Concernant enfin l’action de la France, la réponse de notre pays se résume hélas à des condamnations de principe, car elle se retranche derrière les positions adoptées par l’Union européenne.

C’est en réalité une position biaisée, gênée, entravée par la présence de Total dans un conglomérat d’exploitation de gaz, source précieuse de liquidités pour les militaires putschistes.

En mai dernier, Total a annoncé que les actionnaires d’un gazoduc qu’il exploite en Birmanie allaient cesser de percevoir des versements – parmi eux figure une entreprise liée à l’armée birmane. Le groupe pétrolier a précisé qu’il allait continuer ses opérations en Birmanie, mais qu’il respecterait les sanctions internationales si elles venaient à être prises.

Si cette mesure est saluée par les ONG, son impact reste cependant très limité sur le comportement de la junte. C’est donc l’ensemble de ses paiements à la junte que Total doit suspendre. La France doit adopter une approche volontariste et proactive pour atteindre cet objectif. Comment faire ?

Une solution proposée par plusieurs ONG est que, au lieu de payer la Myanmar Oil and Gas Enterprise, entreprise gazière et pétrolière d’État en lien avec Total, la multinationale française verse les sommes correspondantes sur un compte protégé. Cet argent serait alors conservé jusqu’à ce que la Birmanie ait un gouvernement légitime et démocratiquement élu.

En conclusion, malgré les efforts de l’Asean, les sanctions européennes et les condamnations du G7 ou de l’ONU, la crise perdure et la démocratie est confisquée en Birmanie, où le peuple s’enfonce dans la violence et la souffrance.

Avec cette résolution, la France appelle à la libération sans condition des prisonniers et à une reconnaissance du Gouvernement d’unité nationale de Birmanie.

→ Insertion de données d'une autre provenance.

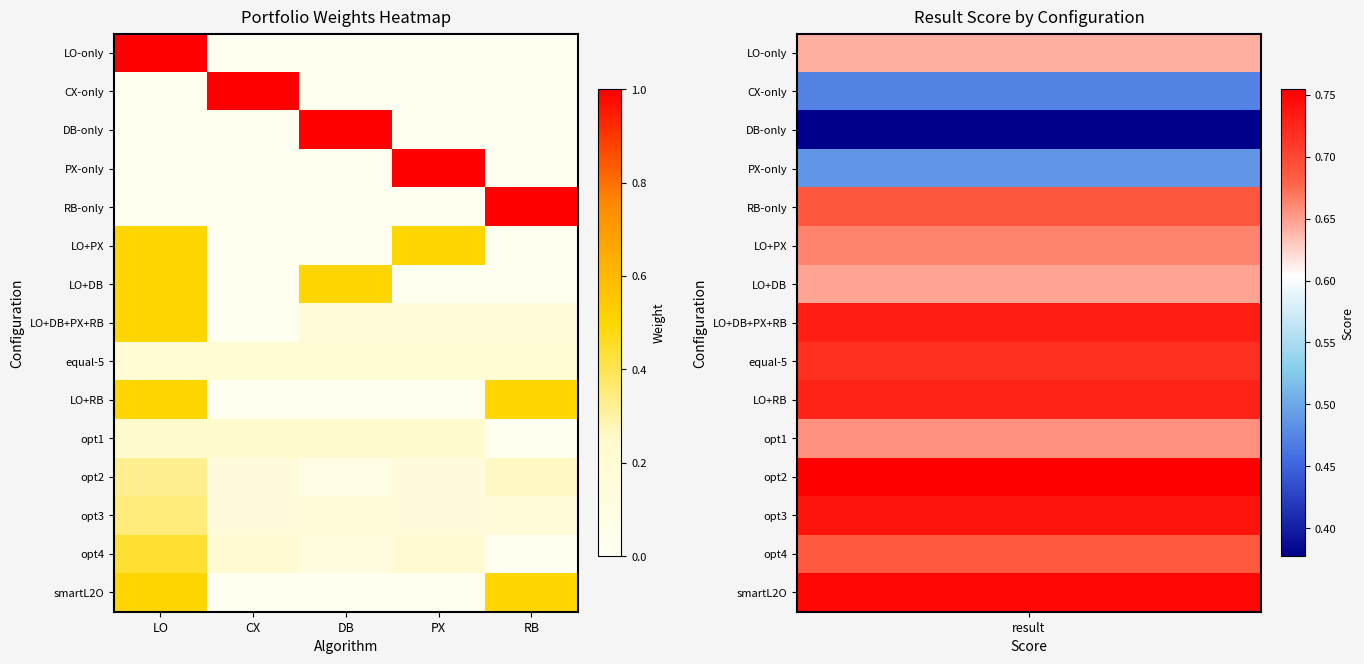

Reading right to left, list all the values displayed in this chart.

LO-only: RB=0.0	PX=0.0	DB=0.0	CX=0.0	LO=1.0
CX-only: RB=0.0	PX=0.0	DB=0.0	CX=1.0	LO=0.0
DB-only: RB=0.0	PX=0.0	DB=1.0	CX=0.0	LO=0.0
PX-only: RB=0.0	PX=1.0	DB=0.0	CX=0.0	LO=0.0
RB-only: RB=1.0	PX=0.0	DB=0.0	CX=0.0	LO=0.0
LO+PX: RB=0.0	PX=0.5	DB=0.0	CX=0.0	LO=0.5
LO+DB: RB=0.0	PX=0.0	DB=0.5	CX=0.0	LO=0.5
LO+DB+PX+RB: RB=0.2	PX=0.2	DB=0.2	CX=0.0	LO=0.5
equal-5: RB=0.2	PX=0.2	DB=0.2	CX=0.2	LO=0.2
LO+RB: RB=0.5	PX=0.0	DB=0.0	CX=0.0	LO=0.5
opt1: RB=0.0	PX=0.2	DB=0.2	CX=0.2	LO=0.2
opt2: RB=0.3	PX=0.2	DB=0.1	CX=0.2	LO=0.3
opt3: RB=0.2	PX=0.2	DB=0.2	CX=0.2	LO=0.3
opt4: RB=0.0	PX=0.2	DB=0.1	CX=0.2	LO=0.4
smartL2O: RB=0.5	PX=0.0	DB=0.0	CX=0.0	LO=0.5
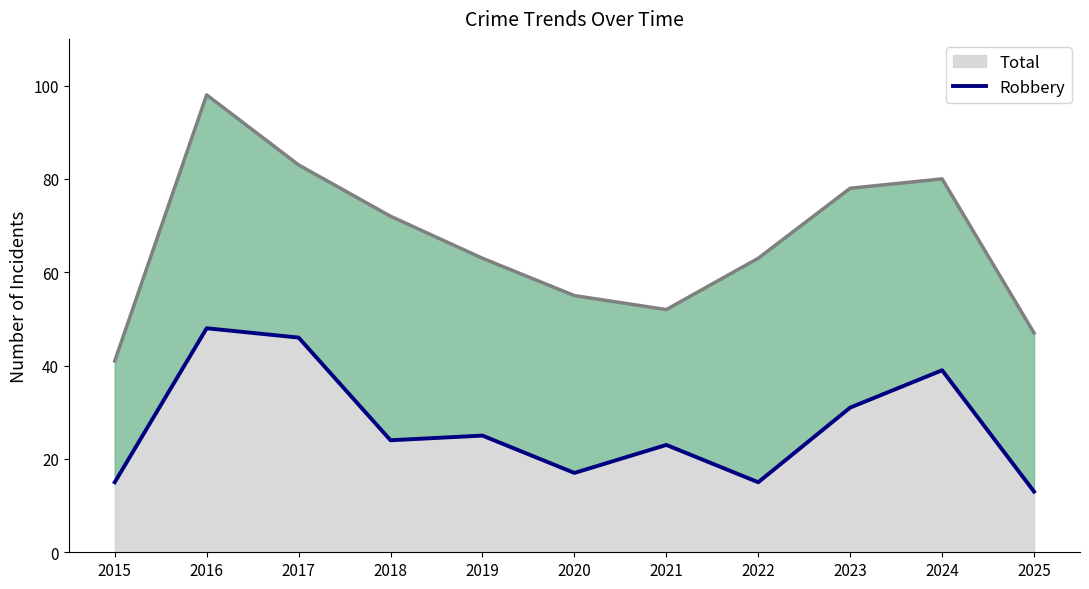

At which category does the chart reach its peak across all series?

2016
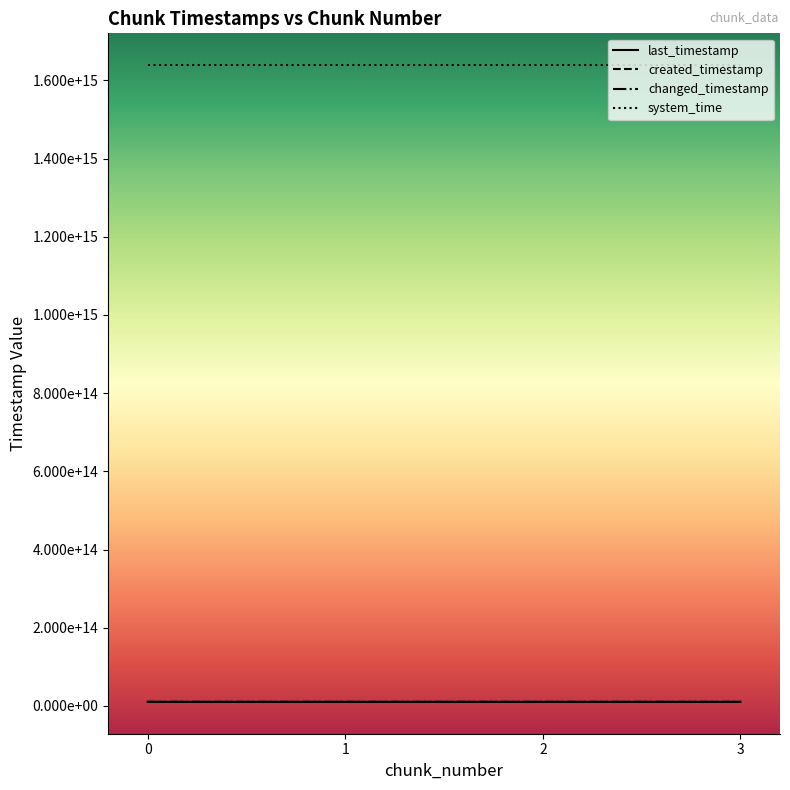

Does the chart display data point markers on the line(s)?

No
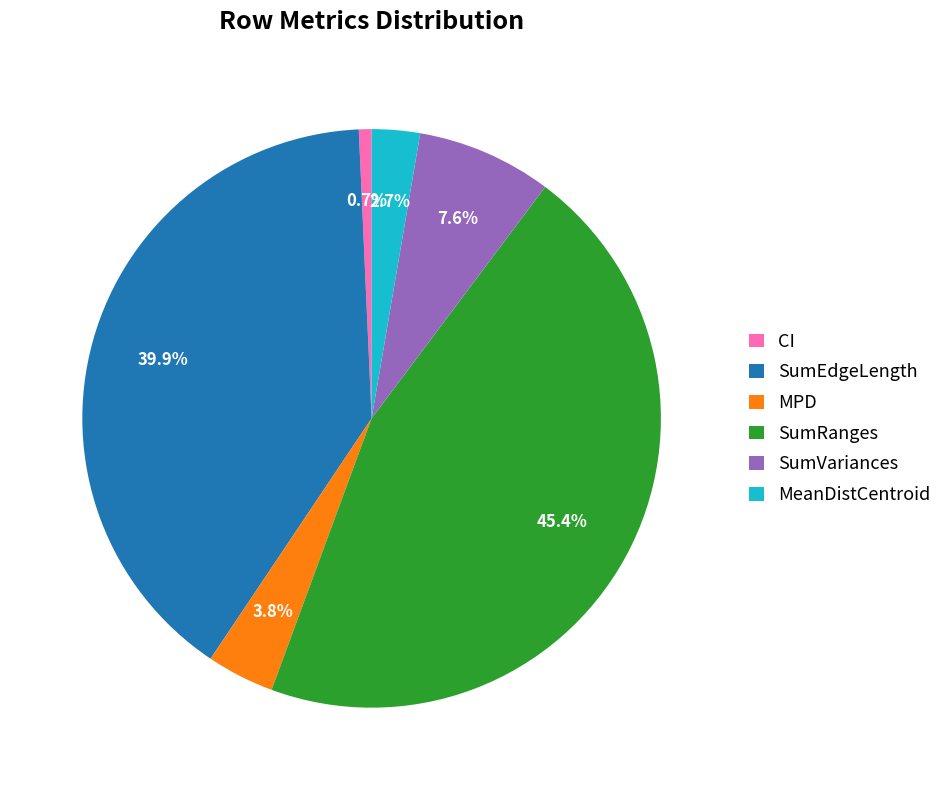

How many segments does this pie chart have?

6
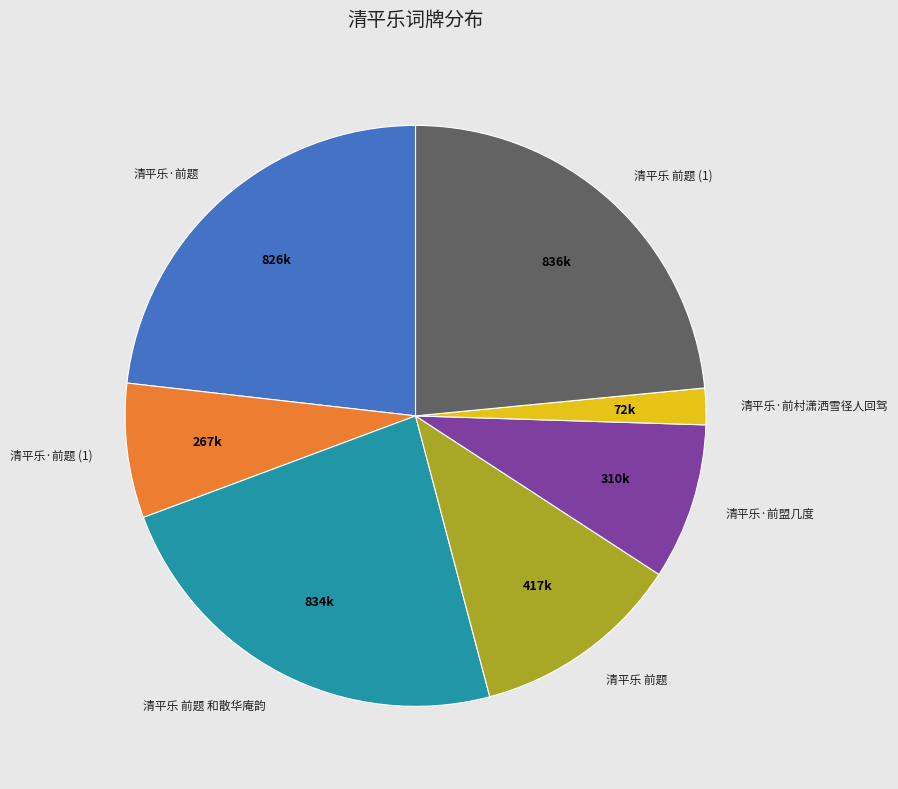

What is the smallest slice in the pie chart?

清平乐·前村潇洒雪径人回驾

Pour que la France regagne l’estime des peuples qui attendent beaucoup d’elle, notamment en Asie, ce sont les libertés et les droits de l’homme qu’elle doit défendre en Birmanie comme partout dans le monde où ils sont menacés.

Le groupe socialiste votera évidemment cette proposition de résolution. (Applaudissements sur les travées du groupe SER et sur des travées du groupe Les Républicains.)